* [ASSIGNMENT]: Each entry is to be given again precisely, and no picture may be carried over.

* [RECORDS TO PROCESS]:
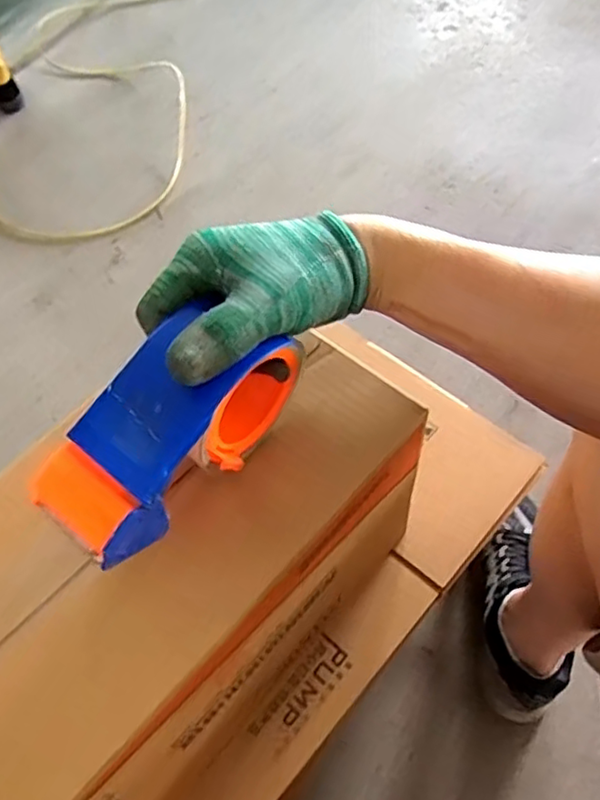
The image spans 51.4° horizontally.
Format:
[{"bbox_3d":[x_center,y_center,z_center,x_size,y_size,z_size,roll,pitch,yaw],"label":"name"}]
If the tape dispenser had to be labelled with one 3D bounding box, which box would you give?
[{"bbox_3d":[-0.067,0.015,0.339,0.067,0.074,0.150,31,67,17],"label":"tape dispenser"}]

* [WRITTEN RESPONSE]:
The image spans 51.4° horizontally.
Format:
[{"bbox_3d":[x_center,y_center,z_center,x_size,y_size,z_size,roll,pitch,yaw],"label":"name"}]
If the tape dispenser had to be labelled with one 3D bounding box, which box would you give?
[{"bbox_3d":[-0.067,0.015,0.339,0.067,0.074,0.150,31,67,17],"label":"tape dispenser"}]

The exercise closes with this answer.